Aber macht ruhig weiter Kunstaktionen. Schöne Bilder sind ja auch was wert.

Jaja, ich weiß, ist für traumatisierte Kinder. Aber wer glaubt, dass eine Kunstaktion denen hilft, der glaubt auch noch an den Weihnachtsmann. Gestaltungstherapie sieht anders aus, liebe Leute.

 

Veröffentlicht am 5. Dezember 2012, in Allgemein. Setze ein Lesezeichen auf den Permalink. 6 Kommentare.

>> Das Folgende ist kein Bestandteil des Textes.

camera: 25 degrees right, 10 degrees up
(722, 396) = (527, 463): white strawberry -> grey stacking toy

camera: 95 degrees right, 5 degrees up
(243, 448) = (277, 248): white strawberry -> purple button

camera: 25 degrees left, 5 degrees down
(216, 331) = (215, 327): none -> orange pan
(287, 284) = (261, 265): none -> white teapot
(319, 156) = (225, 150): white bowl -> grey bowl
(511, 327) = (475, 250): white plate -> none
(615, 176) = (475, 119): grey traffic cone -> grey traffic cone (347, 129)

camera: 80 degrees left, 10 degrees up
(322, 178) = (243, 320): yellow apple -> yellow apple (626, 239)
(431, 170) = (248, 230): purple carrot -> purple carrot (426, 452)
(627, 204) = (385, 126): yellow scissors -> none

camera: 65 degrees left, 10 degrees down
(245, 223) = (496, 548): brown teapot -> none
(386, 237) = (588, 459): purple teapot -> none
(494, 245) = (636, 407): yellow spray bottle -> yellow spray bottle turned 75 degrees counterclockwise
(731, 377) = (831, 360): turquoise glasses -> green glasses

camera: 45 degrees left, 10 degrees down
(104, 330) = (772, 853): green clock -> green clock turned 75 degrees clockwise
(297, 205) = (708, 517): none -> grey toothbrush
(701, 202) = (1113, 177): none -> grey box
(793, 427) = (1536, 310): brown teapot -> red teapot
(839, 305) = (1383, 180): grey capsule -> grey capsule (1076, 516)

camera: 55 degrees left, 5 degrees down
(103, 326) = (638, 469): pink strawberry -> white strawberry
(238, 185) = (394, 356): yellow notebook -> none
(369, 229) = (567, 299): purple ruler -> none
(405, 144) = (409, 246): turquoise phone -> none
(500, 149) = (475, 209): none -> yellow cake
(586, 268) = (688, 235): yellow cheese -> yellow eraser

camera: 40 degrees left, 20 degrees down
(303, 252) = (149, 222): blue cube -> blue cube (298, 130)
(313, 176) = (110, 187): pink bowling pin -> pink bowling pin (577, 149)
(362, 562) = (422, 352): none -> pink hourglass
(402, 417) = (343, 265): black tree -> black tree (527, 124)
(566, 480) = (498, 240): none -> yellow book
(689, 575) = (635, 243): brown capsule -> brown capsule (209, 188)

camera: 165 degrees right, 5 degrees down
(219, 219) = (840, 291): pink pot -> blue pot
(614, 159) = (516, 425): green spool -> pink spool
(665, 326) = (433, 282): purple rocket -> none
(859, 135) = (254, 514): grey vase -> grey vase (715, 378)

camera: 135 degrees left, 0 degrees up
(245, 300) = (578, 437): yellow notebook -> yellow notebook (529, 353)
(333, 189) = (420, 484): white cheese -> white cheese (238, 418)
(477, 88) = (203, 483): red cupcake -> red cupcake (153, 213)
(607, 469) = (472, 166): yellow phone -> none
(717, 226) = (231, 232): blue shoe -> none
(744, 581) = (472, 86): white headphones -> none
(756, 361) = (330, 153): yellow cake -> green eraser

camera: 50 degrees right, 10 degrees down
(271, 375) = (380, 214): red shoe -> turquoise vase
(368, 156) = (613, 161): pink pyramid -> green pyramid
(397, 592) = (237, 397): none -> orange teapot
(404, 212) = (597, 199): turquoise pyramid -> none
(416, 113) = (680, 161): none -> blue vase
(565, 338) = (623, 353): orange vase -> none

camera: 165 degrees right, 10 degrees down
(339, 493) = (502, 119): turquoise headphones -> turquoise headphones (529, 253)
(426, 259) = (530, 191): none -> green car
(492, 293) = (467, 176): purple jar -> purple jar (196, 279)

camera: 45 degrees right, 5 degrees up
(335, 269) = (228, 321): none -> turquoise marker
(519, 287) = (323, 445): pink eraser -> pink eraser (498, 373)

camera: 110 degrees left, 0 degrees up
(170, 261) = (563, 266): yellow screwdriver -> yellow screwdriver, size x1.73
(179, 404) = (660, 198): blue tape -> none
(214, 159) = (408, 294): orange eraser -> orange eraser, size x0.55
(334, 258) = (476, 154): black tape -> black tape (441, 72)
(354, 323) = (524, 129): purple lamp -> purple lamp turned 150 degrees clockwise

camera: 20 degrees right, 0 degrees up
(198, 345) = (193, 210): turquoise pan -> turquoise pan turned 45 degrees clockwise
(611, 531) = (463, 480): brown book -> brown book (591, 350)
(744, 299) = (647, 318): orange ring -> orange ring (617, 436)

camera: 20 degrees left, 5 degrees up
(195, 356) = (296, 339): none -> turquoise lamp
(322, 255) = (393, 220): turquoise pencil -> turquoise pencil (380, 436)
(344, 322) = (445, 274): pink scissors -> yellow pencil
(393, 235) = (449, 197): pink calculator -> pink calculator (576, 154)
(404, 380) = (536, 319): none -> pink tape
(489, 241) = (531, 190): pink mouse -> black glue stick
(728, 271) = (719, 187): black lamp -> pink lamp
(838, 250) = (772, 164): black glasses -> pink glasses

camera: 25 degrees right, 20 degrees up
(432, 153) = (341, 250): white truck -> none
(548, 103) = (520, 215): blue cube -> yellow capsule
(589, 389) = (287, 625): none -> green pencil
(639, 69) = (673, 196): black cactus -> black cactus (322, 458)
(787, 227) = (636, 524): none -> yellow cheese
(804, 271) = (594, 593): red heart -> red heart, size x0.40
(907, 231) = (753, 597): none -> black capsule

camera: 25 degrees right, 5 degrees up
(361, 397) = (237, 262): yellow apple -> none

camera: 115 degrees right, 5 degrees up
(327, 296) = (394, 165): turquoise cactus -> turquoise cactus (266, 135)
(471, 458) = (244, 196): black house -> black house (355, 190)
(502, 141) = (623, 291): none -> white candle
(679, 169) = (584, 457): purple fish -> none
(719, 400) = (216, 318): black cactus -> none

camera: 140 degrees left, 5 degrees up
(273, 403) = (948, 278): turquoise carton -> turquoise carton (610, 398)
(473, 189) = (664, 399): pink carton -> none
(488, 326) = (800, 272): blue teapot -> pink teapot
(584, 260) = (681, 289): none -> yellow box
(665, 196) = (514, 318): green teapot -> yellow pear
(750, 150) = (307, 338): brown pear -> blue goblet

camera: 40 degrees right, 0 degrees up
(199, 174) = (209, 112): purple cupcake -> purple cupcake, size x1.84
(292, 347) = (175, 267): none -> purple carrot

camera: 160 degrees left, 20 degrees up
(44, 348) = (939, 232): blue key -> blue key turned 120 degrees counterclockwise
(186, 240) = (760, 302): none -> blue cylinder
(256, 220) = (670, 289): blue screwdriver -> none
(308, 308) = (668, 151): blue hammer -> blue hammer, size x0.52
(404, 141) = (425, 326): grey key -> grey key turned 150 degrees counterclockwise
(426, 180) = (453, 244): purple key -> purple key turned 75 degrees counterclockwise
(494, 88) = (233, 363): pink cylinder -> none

  1. Ein kleines bisschen Off Topic aber verwandt:
    http://www.clicsargent.org.uk/content/no-child-cancer-left-out
    Eine Untersuchung in Endland ergab, das an Krebs erkrankte Kinder im Grundschulalter, die nach einer Therapie wieder die Schule besuchen in vielen Fällen ausgegrenzt werden und teilweise von Bullying und Hänseleien betroffen sind. Und die Schulen bekleckern sich nicht mut Ruhm, denen zu helfen.

    Auch das passiert eben in der unmittelbaren realen Umgebung und nicht im Internet.

    Ich weiß nichts über die Verhältnisse in Deutschland, vermutlich hat es noch niemadn untersucht. ABer ich vermute, dass es bei uns nicht sehr viel anders aussieht, auch nach dem, was ich hier über die ein oder andere Schule höre, wo Runtermachen und Bullying von Schülern, teilweise nicht nur mit Duldung durch Lehrer sondern auch durch diese selbst, durchaus üblich ist, z.B. um Schüler, die nicht zum „Elite“image einer Schule passen möglichst durch freiwilligen Schulwechsel loszuwerden.

    • Das ist genau das, was ich meine. Den Kindern muss geholfen werden. Dauerhaft und nachhaltig.

      Inselaktionen helfen nicht. Sie werfen ein Schlaglicht und das wars dann aber auch wieder.

      Und Lehrer, die Kinder, aus welchem Grund auch immer, bewusst ausgrenzen und mobben, gehören aus dem Schuldienst entfernt. Diskussionlos.

      • Naja Lehrer die Mobben sind das eine. Zu meiner Schulzeit war es eher so das die Lehrer es kein Stück interessiert hat. Dann hieß es immer „Hab dich nicht so“ oder „So schlimm ist das nicht“ ja wie schlimm das ist hat man an meinen Noten gesehen.

        Diese Apathy gegenüber realem greifbaren Mobbing oder Gewalt gegenüber ist was mich zum Teil heute noch beschäftigt. Ich glaub daher beziehen sich IiD und Co auch gerne auf das Internet das es nicht vor der eigenen Haustür ist und man sich mit den Konsequenzen nicht ganz so auseinandersetzen muss. Von der Ferne aus lässt es sich immer gut kritisieren.

  2. Eines will ich jetzt noch zu Mobbing einwerfen:

    Ein großes Problem, das ich bei Bullying sehe ist, dass die Daten erhalten bleiben. In Veranstaltungen zu genau diesen Themen sage ich den Kindern immer:
    „Mobbing ist immer fies! Ich wünsche es niemanden von euch, dass es euch passiert – und hoffe, ihr tut es auch nie jemanden an! [ …]
    Und Mobbing im Internet ist noch eine Stufe fieser: Wenn ihr über jemanden anderes einmal etwas falsches oder böses hintenrum erzählt, schläft das – ohne weitere Nahrung – irgendwann wieder ein.
    Schreibt ihr das aber irgendwo im Web, bleibt es bestehen – sei es auf den Servern, wo die verschiedenen Plattformen wie FB, SchuelerVZ oder was auch immer betrieben werden oder sei es, dass es ein paar Leute auf ihren Rechnern speichern. […]“

    Ich versuche auch immer wieder, an die Kinder (ja, es sind da in der Regel noch Kinder – so 10 bis 13/14 Jahre) zu appellieren, dass sie – wenn sie es mitkriegen, dass so etwas läuft, nicht nur nicht mitmachen, sondern auch aktiv werden.

    Da ich viele der Kinder mehrfach in solchen Workshops hatte, hoffe ich mal, dass es zumindest bei einigen auf offene Ohren gestoßen ist.